** TASK INSTRUCTIONS **
Which lines in the records below contain the string "into", with case counting? Locate each one and copy it in full.

** SUPPLIED ENTRIES **
--- begin ---

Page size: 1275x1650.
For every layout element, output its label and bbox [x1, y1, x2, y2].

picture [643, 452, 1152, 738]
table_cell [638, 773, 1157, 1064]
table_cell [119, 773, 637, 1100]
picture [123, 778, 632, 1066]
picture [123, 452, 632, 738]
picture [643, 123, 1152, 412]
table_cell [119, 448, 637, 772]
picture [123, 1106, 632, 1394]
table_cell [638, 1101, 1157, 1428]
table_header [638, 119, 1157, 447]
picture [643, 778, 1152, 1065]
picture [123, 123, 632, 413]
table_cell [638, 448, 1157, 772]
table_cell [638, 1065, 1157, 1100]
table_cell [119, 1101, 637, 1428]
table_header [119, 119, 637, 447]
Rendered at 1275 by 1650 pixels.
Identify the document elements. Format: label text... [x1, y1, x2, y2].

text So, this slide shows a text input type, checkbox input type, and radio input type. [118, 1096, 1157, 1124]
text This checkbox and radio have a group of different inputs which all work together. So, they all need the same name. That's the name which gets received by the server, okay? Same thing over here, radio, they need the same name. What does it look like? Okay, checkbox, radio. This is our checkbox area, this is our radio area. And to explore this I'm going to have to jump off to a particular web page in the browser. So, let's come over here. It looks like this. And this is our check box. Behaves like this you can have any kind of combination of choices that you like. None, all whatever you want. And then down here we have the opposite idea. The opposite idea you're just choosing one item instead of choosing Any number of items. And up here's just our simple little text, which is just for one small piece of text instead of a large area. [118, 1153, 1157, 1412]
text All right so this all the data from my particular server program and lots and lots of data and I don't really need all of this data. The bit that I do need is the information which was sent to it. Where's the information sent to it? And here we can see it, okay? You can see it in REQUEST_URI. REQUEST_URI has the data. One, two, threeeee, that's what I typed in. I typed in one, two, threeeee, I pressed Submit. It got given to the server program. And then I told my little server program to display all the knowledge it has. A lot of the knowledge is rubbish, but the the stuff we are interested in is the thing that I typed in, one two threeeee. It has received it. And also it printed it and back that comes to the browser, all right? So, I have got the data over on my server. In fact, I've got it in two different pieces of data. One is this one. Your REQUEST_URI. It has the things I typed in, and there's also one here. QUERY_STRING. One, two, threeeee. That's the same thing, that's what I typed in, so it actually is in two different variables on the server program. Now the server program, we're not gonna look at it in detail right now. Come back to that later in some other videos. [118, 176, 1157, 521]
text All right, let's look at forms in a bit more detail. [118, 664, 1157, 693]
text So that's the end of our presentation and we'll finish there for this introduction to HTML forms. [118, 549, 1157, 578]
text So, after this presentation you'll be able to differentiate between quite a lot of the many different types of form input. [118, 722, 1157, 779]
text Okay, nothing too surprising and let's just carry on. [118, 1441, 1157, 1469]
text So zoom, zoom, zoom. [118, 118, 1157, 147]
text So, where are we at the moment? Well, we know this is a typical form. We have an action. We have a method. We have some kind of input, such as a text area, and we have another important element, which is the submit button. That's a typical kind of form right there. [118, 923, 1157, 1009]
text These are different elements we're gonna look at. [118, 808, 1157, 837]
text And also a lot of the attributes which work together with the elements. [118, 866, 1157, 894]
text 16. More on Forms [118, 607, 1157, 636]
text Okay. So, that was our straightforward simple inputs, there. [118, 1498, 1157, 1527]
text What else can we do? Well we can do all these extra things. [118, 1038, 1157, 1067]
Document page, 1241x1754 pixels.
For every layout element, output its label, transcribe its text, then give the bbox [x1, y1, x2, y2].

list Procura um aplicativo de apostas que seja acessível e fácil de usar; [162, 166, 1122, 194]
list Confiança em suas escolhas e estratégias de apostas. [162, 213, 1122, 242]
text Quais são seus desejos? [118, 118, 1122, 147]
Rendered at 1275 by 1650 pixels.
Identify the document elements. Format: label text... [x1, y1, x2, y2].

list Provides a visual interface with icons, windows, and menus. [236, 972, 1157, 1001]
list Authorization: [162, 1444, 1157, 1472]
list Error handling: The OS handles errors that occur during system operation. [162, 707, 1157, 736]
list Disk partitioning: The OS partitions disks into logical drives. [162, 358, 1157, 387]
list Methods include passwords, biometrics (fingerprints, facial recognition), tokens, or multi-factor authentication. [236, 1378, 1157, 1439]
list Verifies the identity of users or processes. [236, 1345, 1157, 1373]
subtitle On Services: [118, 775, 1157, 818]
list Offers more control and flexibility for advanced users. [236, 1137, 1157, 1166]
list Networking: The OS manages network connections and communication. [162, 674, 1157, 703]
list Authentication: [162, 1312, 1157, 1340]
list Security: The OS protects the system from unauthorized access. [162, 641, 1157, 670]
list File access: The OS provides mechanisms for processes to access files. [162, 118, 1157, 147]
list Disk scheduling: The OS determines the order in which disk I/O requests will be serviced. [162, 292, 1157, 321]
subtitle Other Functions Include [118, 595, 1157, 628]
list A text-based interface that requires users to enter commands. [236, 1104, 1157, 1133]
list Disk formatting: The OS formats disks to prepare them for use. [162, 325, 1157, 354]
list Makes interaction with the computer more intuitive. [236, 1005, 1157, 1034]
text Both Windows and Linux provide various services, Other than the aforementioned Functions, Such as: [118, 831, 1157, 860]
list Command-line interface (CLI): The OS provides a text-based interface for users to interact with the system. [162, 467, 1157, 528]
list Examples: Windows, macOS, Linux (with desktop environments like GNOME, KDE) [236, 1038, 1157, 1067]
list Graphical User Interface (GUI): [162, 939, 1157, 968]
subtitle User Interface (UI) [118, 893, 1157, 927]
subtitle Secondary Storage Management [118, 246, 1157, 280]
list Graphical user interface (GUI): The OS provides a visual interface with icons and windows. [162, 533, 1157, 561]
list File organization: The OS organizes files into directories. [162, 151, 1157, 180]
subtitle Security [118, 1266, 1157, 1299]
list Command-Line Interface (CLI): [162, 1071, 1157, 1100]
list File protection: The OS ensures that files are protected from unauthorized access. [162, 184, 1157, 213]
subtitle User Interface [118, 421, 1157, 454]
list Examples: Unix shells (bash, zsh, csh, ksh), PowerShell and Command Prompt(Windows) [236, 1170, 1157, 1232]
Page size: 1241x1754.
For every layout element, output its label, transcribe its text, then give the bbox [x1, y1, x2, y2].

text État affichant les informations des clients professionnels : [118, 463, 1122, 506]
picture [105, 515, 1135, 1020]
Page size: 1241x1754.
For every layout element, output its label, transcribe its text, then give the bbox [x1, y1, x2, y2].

--- end ---

** RESULT OF THIS TASK **
list Disk partitioning: The OS partitions disks into logical drives. [162, 358, 1157, 387]
list File organization: The OS organizes files into directories. [162, 151, 1157, 180]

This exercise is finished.